The students talked with staff members of the offices of U.S. Senator Raphael Warnock and U.S. Representative Andrew Clyde. Schmitz said the trio represented Piedmont well.
“They advocated the importance of research at a small university and gave examples of how faculty were learning alongside the students and finding creative ways to help them perform their research,” Schmitz said. “Most of the other schools selected for the scholar program have an office dedicated to research and obtaining grants. They were surprised by the depth of research we were performing with limited resources.”
It is essential for elected officials to know that faculty at smaller schools help students with research outside of their comfort zone if it is a topic that will help the students in their post-Piedmont plans, Schmitz said.
Vincent graduated from Piedmont this year with a bachelor’s degree in environmental science and is now a graduate assistant at Georgia State University. She talked about her senior capstone project and addressed the challenges of undergraduate research and funding for smaller schools like Piedmont.
Since 2019, Piedmont has held an annual Symposium celebrating student research and creative inquiry. Hundreds of students take part and share their research findings, and other students, along with faculty and staff, volunteer to serve as judges, room assistants, and emcees.
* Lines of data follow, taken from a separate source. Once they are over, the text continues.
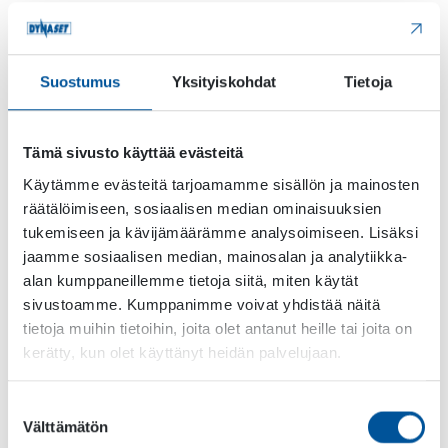
vähentää
energiankulutusta
. Teknisesti tämä
tarkoittaa, että kun tämä toiminto on aktivoitu,
magneetti saavuttaa nimellistehonsa kun romua
kerätään. Sen jälkeen teho laskee, kunnes se
Suostumus
Yksityiskohdat
Tietoja
saavuttaa 60 % nimellistehosta. Tämän ansiosta
generaattori ei kuumene niin paljon, mikä
mahdollistaa pidemmät työskentelyjaksot. Tämä
Tämä sivusto käyttää evästeitä
on ihanteellinen ratkaisu tehtäviin, jotka eivät
Käytämme evästeitä tarjoamamme sisällön ja mainosten
vaadi generaattorin täyttä tehoa. Tämä
räätälöimiseen, sosiaalisen median ominaisuuksien
puolestaan vähentää energiankulutusta.
tukemiseen ja kävijämäärämme analysoimiseen. Lisäksi
jaamme sosiaalisen median, mainosalan ja analytiikka-
alan kumppaneillemme tietoja siitä, miten käytät
sivustoamme. Kumppanimme voivat yhdistää näitä
tietoja muihin tietoihin, joita olet antanut heille tai joita on
kerätty, kun olet käyttänyt heidän palvelujaan.
Suostumuksen
Välttämätön
valinta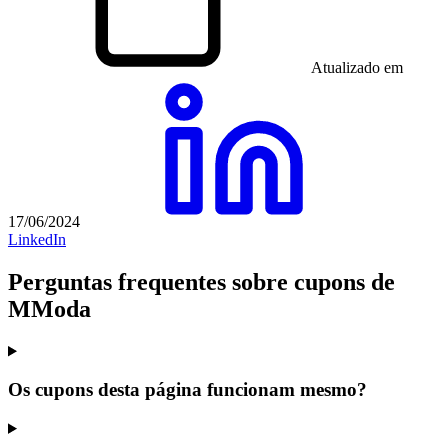
Atualizado em
17/06/2024
LinkedIn
Perguntas frequentes sobre cupons de
MModa
Os cupons desta página funcionam mesmo?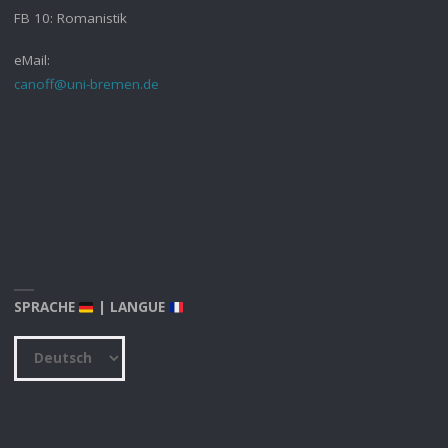
FB 10: Romanistik
eMail:
canoff@uni-bremen.de
SPRACHE
| LANGUE
Sprache
|
Langue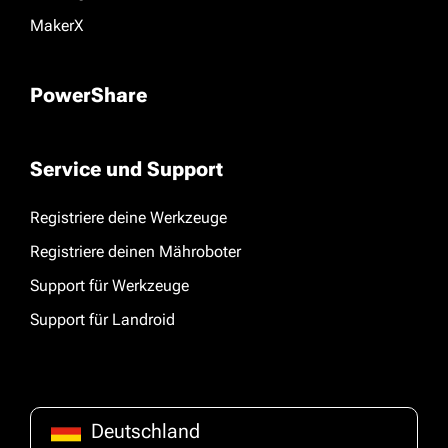
MakerX
PowerShare
Service und Support
Registriere deine Werkzeuge
Registriere deinen Mähroboter
Support für Werkzeuge
Support für Landroid
Deutschland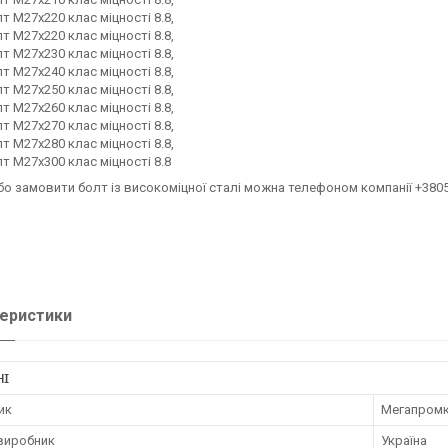
т М27х220 клас міцності 8.8,
т М27х220 клас міцності 8.8,
т М27х230 клас міцності 8.8,
т М27х240 клас міцності 8.8,
т М27х250 клас міцності 8.8,
т М27х260 клас міцності 8.8,
т М27х270 клас міцності 8.8,
т М27х280 клас міцності 8.8,
т М27х300 клас міцності 8.8
бо замовити болт із високоміцної сталі можна телефоном компанії +380
еристики
НІ
ик
Мегапром
 виробник
Україна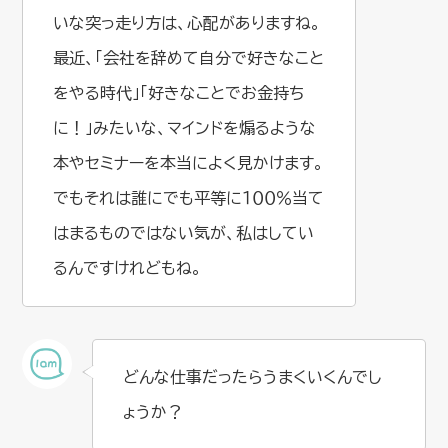
いな突っ走り方は、心配がありますね。
最近、「会社を辞めて自分で好きなこと
をやる時代」「好きなことでお金持ち
に！」みたいな、マインドを煽るような
本やセミナーを本当によく見かけます。
でもそれは誰にでも平等に１００％当て
はまるものではない気が、私はしてい
るんですけれどもね。
どんな仕事だったらうまくいくんでし
ょうか？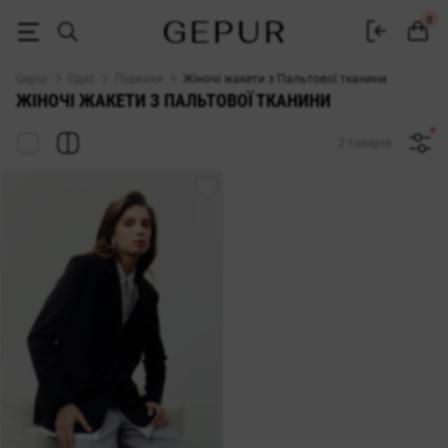
ЖАКЕТ з Пальтової тканини купити недорого в Києві і Україні ♡ ін
0
Gepur
Одяг
Піджаки
Жіночі жакети з Пальтової тканини
ЖІНОЧІ ЖАКЕТИ З ПАЛЬТОВОЇ ТКАНИНИ
2 товарів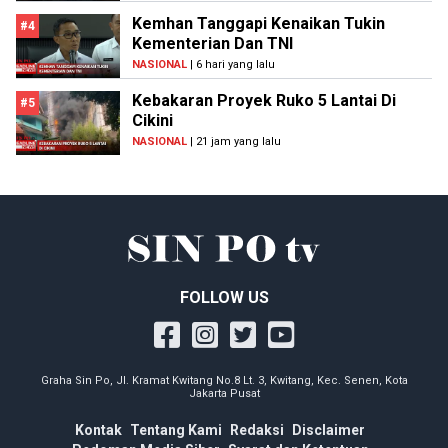
Kemhan Tanggapi Kenaikan Tukin
#4
Kementerian Dan TNI
NASIONAL
| 6 hari yang lalu
Kebakaran Proyek Ruko 5 Lantai Di
#5
Cikini
NASIONAL
| 21 jam yang lalu
FOLLOW US
Graha Sin Po, Jl. Kramat Kwitang No.8 Lt. 3, Kwitang, Kec. Senen, Kota
Jakarta Pusat
Kontak
Tentang Kami
Redaksi
Disclaimer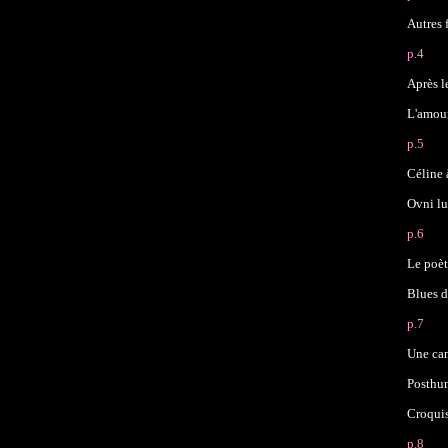
Autres 
p.4
Après l
L'amour
p.5
Céline 
Ovni l
p.6
Le poèt
Blues d
p.7
Une can
Posthum
Croquis
p.8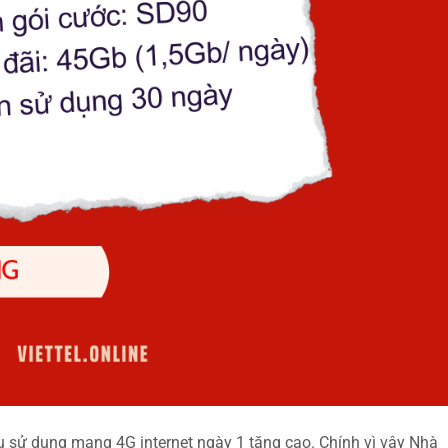
 sử dụng mạng 4G internet ngày 1 tăng cao. Chính vì vậy Nhà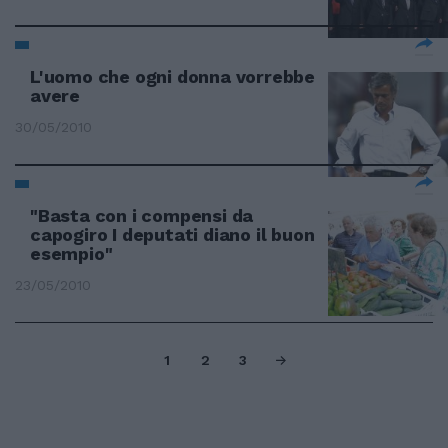
L'uomo che ogni donna vorrebbe
avere
30/05/2010
"Basta con i compensi da
capogiro I deputati diano il buon
esempio"
23/05/2010
1
2
3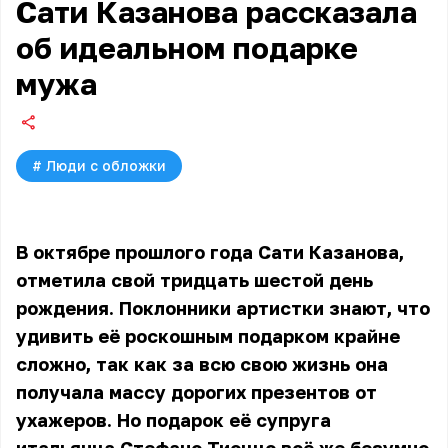
Сати Казанова рассказала
об идеальном подарке
мужа
#
Люди с обложки
В октябре прошлого года Сати Казанова,
отметила свой тридцать шестой день
рождения. Поклонники артистки знают, что
удивить её роскошным подарком крайне
сложно, так как за всю свою жизнь она
получала массу дорогих презентов от
ухажеров. Но подарок её супруга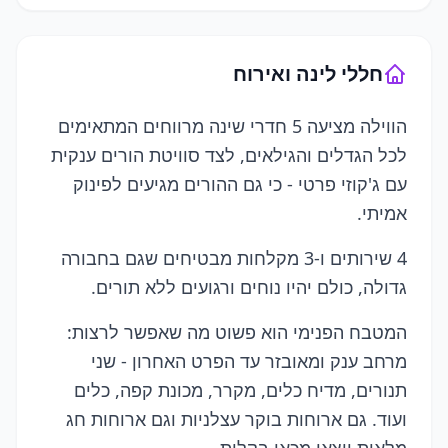
חללי לינה ואירוח
הווילה מציעה 5 חדרי שינה מרווחים המתאימים
לכל הגדלים והגילאים, לצד סוויטת הורים ענקית
עם ג'קוזי פרטי - כי גם ההורים מגיעים לפינוק
אמיתי.
4 שירותים ו-3 מקלחות מבטיחים שגם בחבורה
גדולה, כולם יהיו נוחים ורגועים ללא תורים.
המטבח הפנימי הוא פשוט מה שאפשר לרצות:
מרחב ענק ומאובזר עד הפרט האחרון - שני
תנורים, מדיח כלים, מקרר, מכונת קפה, כלים
ועוד. גם ארוחות בוקר עצלניות וגם ארוחות חג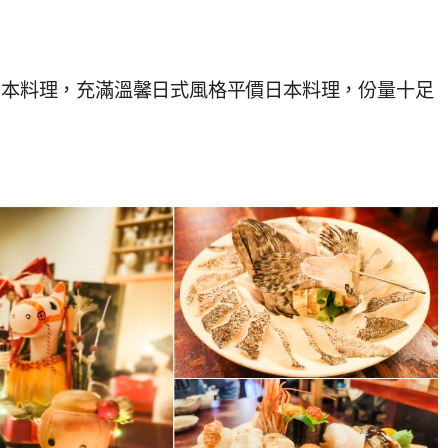
夫日本料理，充滿溫馨日式風格平價日本料理，份量十足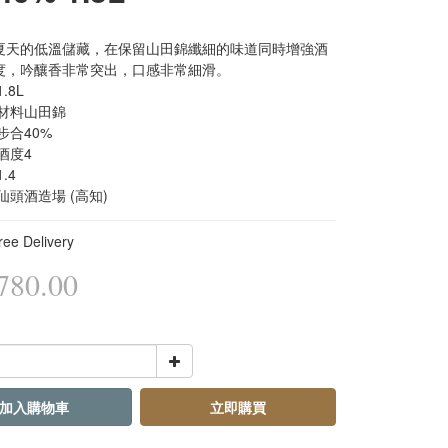
夏天的低溫儲藏，在保留山田錦纖細的味道同時增強酒
度，吟釀香非常突出，口感非常細滑。
1.8L
釀造材料山田錦
米步合40%
本酒度4
1.4
牌仙頭酒造場 (高知)
e Delivery
80.00
加入購物車
立即購買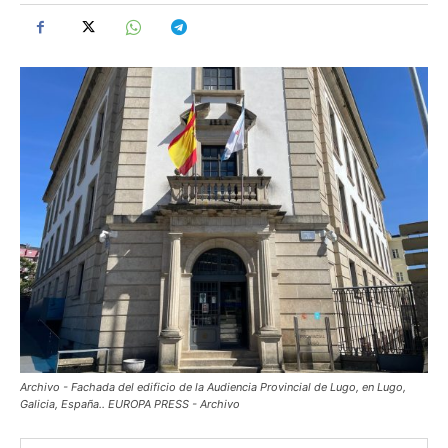
Archivo - Fachada del edificio de la Audiencia Provincial de Lugo, en Lugo,
Galicia, España.. EUROPA PRESS - Archivo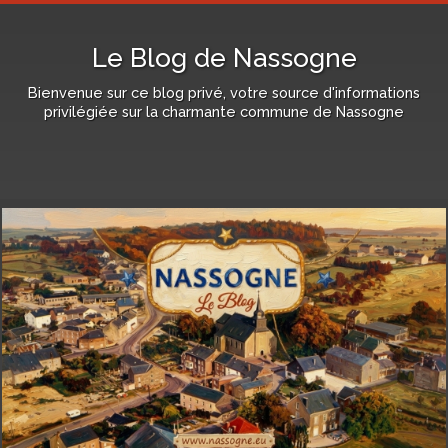
Le Blog de Nassogne
Bienvenue sur ce blog privé, votre source d'informations
privilégiée sur la charmante commune de Nassogne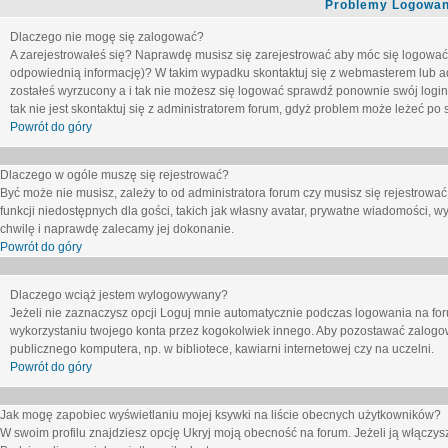
Problemy Logowani
Dlaczego nie mogę się zalogować?
A zarejestrowałeś się? Naprawdę musisz się zarejestrować aby móc się logować. 
odpowiednią informację)? W takim wypadku skontaktuj się z webmasterem lub adm
zostałeś wyrzucony a i tak nie możesz się logować sprawdź ponownie swój login i
tak nie jest skontaktuj się z administratorem forum, gdyż problem może leżeć po s
Powrót do góry
Dlaczego w ogóle muszę się rejestrować?
Być może nie musisz, zależy to od administratora forum czy musisz się rejestrowa
funkcji niedostępnych dla gości, takich jak własny avatar, prywatne wiadomości, wy
chwilę i naprawdę zalecamy jej dokonanie.
Powrót do góry
Dlaczego wciąż jestem wylogowywany?
Jeżeli nie zaznaczysz opcji
Loguj mnie automatycznie
podczas logowania na fo
wykorzystaniu twojego konta przez kogokolwiek innego. Aby pozostawać zalogow
publicznego komputera, np. w bibliotece, kawiarni internetowej czy na uczelni.
Powrót do góry
Jak mogę zapobiec wyświetlaniu mojej ksywki na liście obecnych użytkowników?
W swoim profilu znajdziesz opcję
Ukryj moją obecność na forum
. Jeżeli ją
włączys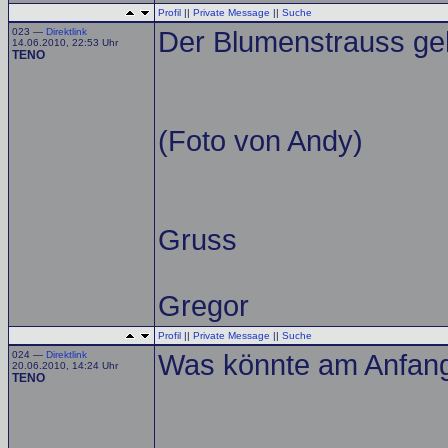
Profil
||
Private Message
||
Suche
023 —
Direktlink
Der Blumenstrauss ge
14.06.2010, 22:53 Uhr
TENO
(Foto von Andy)
Gruss
Gregor
Profil
||
Private Message
||
Suche
024 —
Direktlink
Was könnte am Anfang 
20.06.2010, 14:24 Uhr
TENO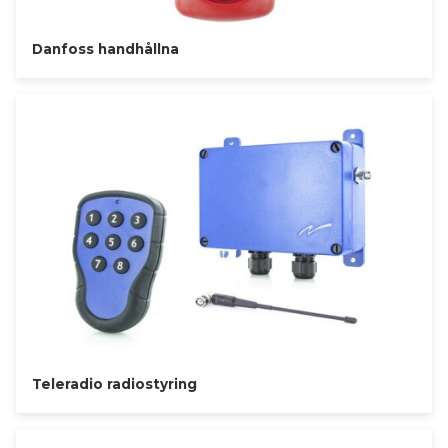
Danfoss handhållna
Teleradio radiostyring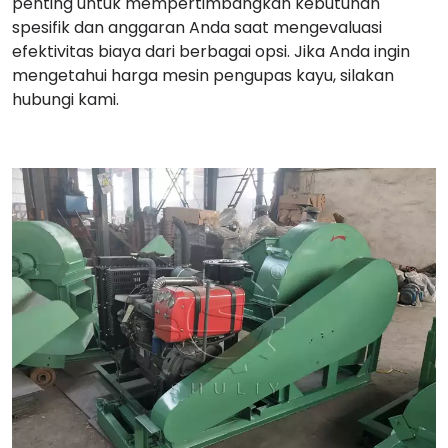
penting untuk mempertimbangkan kebutuhan
spesifik dan anggaran Anda saat mengevaluasi
efektivitas biaya dari berbagai opsi. Jika Anda ingin
mengetahui harga mesin pengupas kayu, silakan
hubungi kami.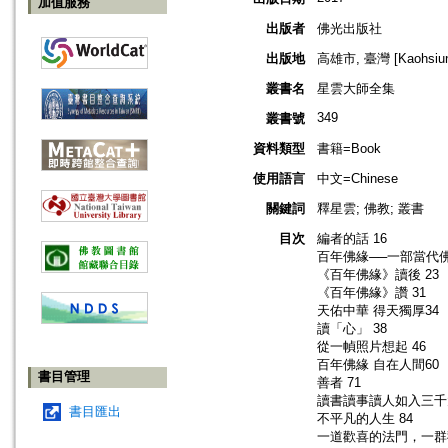
加值服務
出版者
佛光出版社
出版地
高雄市, 臺灣 [Kaohsiung
叢書名
星雲大師全集
349
叢書號
資料類型
書籍=Book
使用語言
中文=Chinese
關鍵詞
釋星雲; 佛教; 叢書
目次
編者的話 16
百年佛緣──一部當代佛
《百年佛緣》讀後 23
《百年佛緣》讚 31
天佑中華 得天獨厚34
讀「心」 38
從一幀照片想起 46
百年佛緣 自在人間60
書目管理
善者 71
讀書讀事讀人如入三千大
書目匯出
不平凡的人生 84
一道歡喜的法門，一群歡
“One thing I love about Piedmont is the accessibility to research that stands as proof that Piedmont’s system effectively cultivates passionate researchers through the Piedmont Symposium and one-on-one advisor-led exploration where faculty actively engages students,” Vincent said. “This experience gave me confidence as a researcher, and it’s an opportunity that will not go to waste.”
Bowen, a junior double-majoring in forensic science and chemistry, said they also learned about the research and methods used by other participants from around the country. She hopes some of their ideas can be incorporated into Piedmont’s student research.
The team had time to explore the city and some of the 10 Smithsonian museums around the National Mall.
“I absolutely loved going to Washington, D.C. Not only did we talk to representatives of our congressmen, but we also got to learn about important parts of our nation's history,” Bowen said. “I learned so much about how to carry myself and to confidently talk about important subjects. It was truly a wonderful experience.”
“My time in Washington, D.C., was an experience to remember as we explored iconic monuments and museums and attended the STR workshops,” Vincent said. “It was my first time in D.C., and my favorite museum by far was the National Museum of Natural History.”
Piedmont’s team is one of 41 selected through a competitive application process. The teams represent 35 institutions from 19 states and are made up of 41 campus representatives and 90 undergraduate researchers.
STR teams become part of the CUR’s advocacy ambassadors to be called upon to meet with elected officials, write op-eds/blog posts, and other similar activities.